Given data:

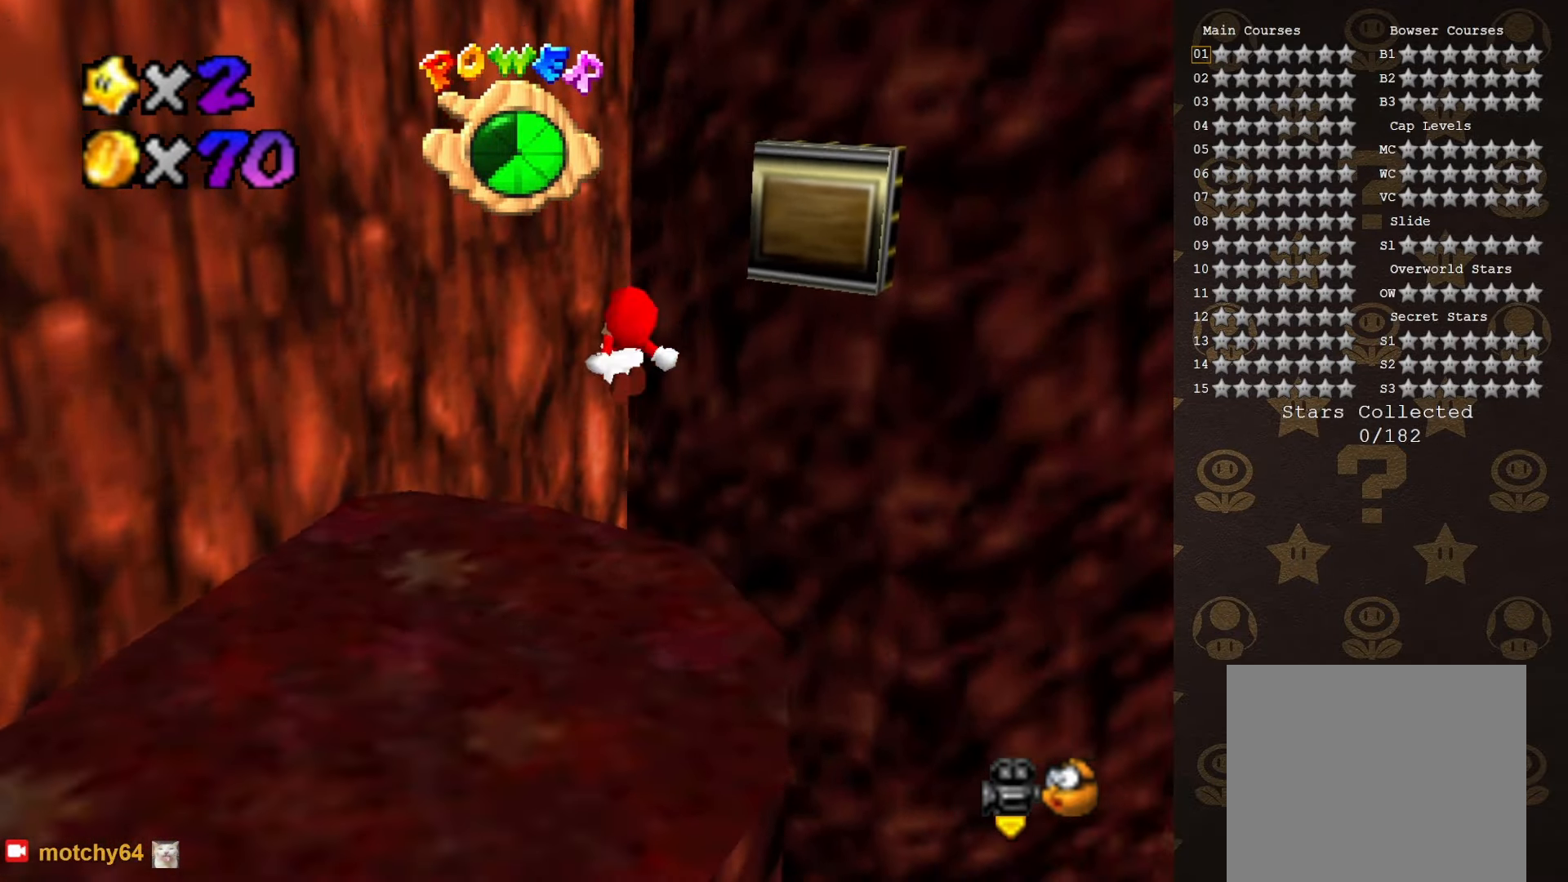
{"buttons": ["A"], "left_stick": "up-left", "events": [[16, "C_LEFT", "down"], [150, "C_LEFT", "up"], [150, "left_stick", "up-left"], [483, "A", "down"]]}
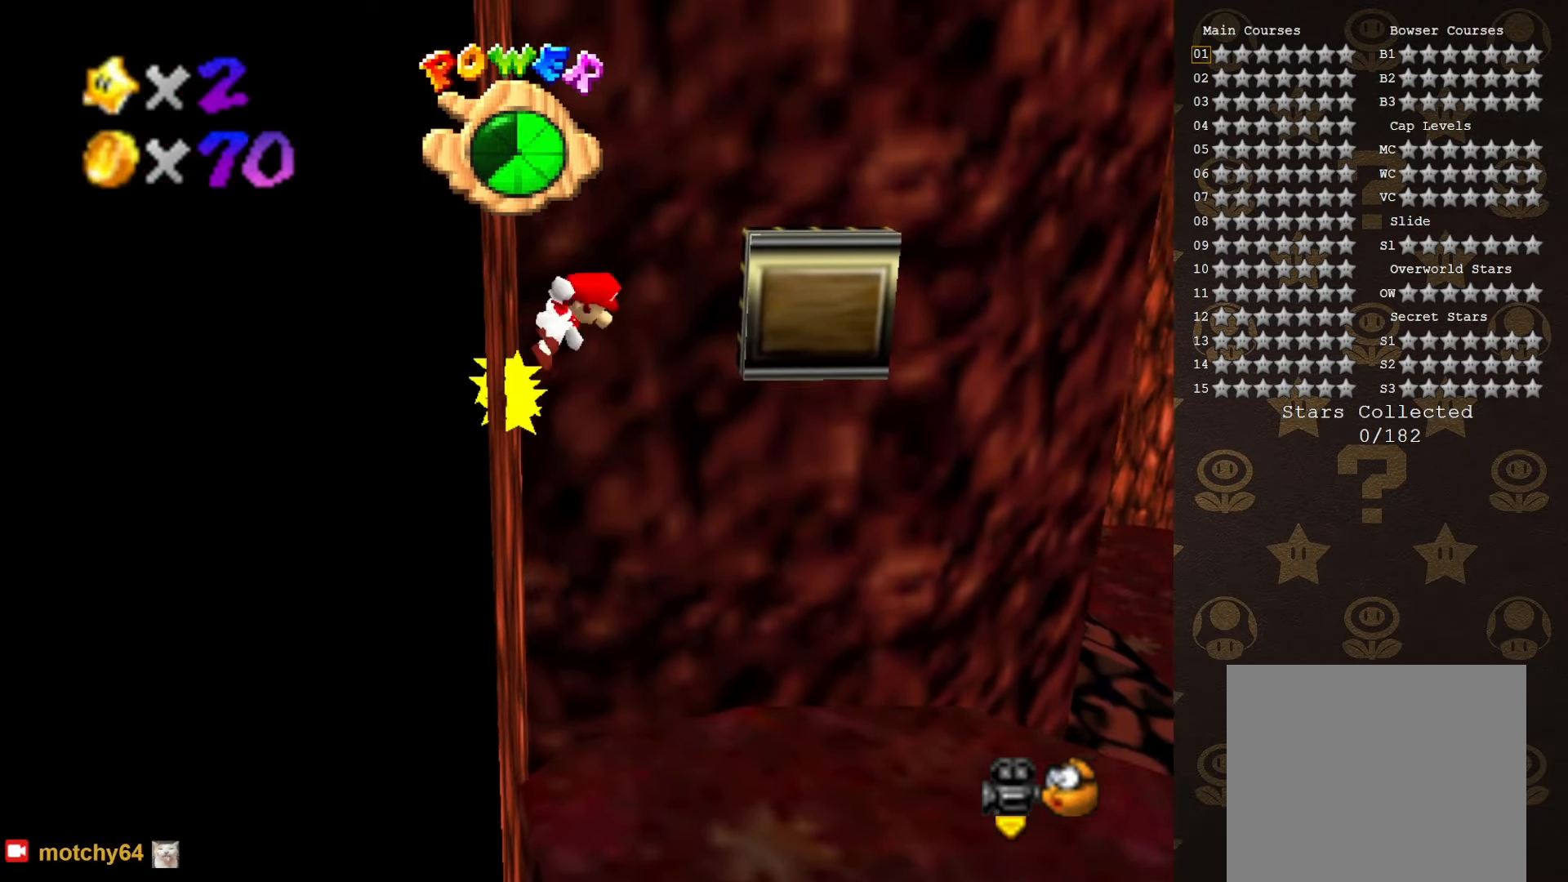
{"buttons": ["A"], "left_stick": "up", "events": [[16, "left_stick", "up"]]}
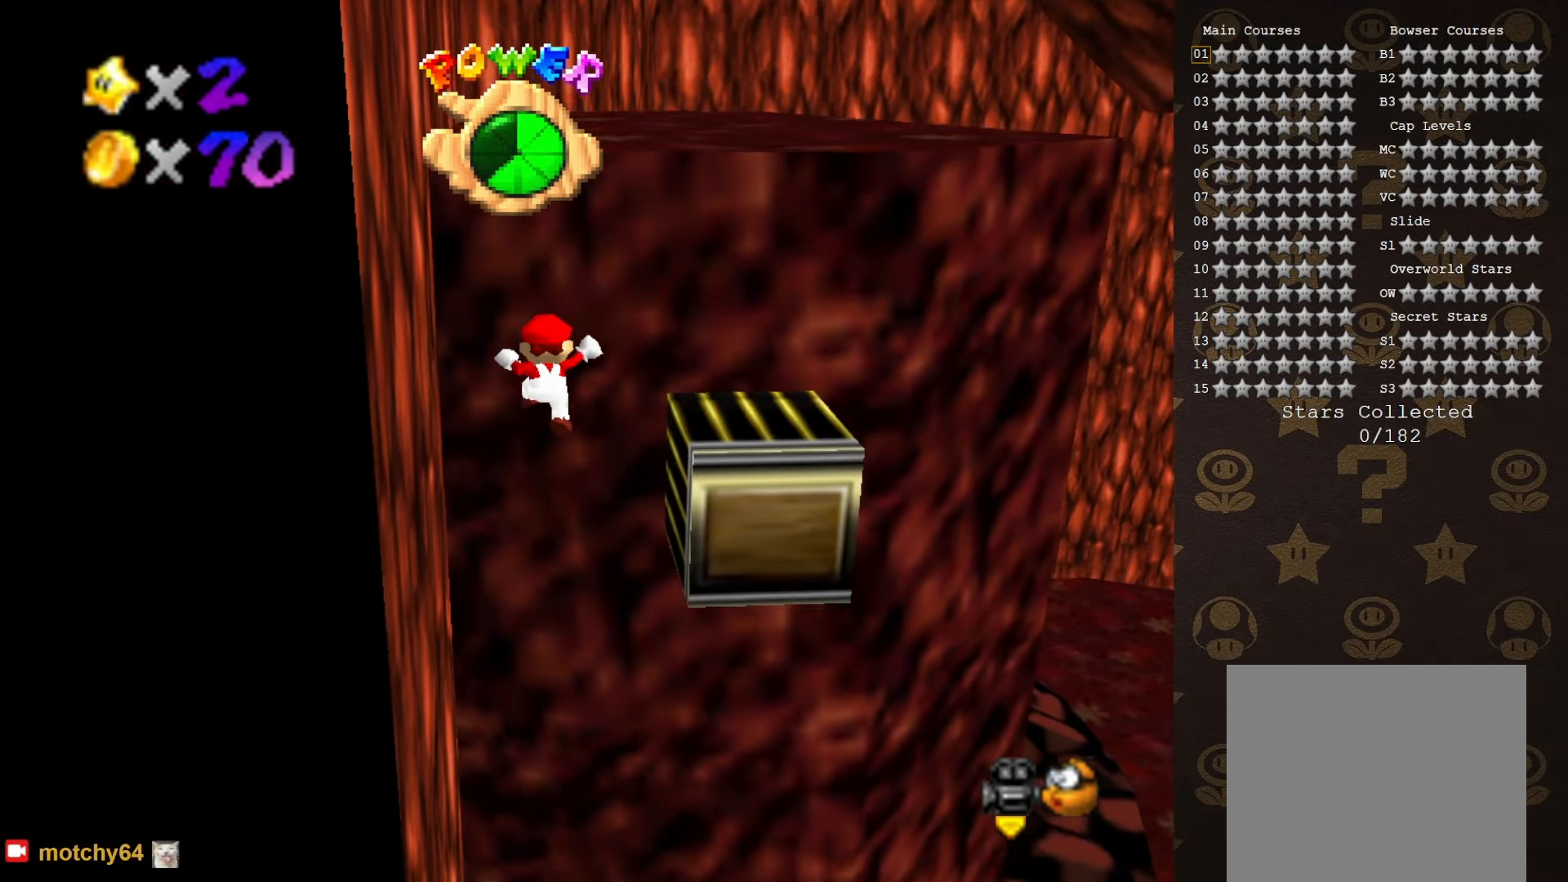
{"buttons": [], "left_stick": "center", "events": [[50, "A", "up"], [266, "left_stick", "center"], [366, "START", "down"], [483, "START", "up"]]}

Prompt:
Only the lines that contain the word "down" should be copied from the material.

Answer to this exercise:
{"buttons": ["A"], "left_stick": "up-left", "events": [[16, "C_LEFT", "down"], [150, "C_LEFT", "up"], [150, "left_stick", "up-left"], [483, "A", "down"]]}
{"buttons": [], "left_stick": "center", "events": [[50, "A", "up"], [266, "left_stick", "center"], [366, "START", "down"], [483, "START", "up"]]}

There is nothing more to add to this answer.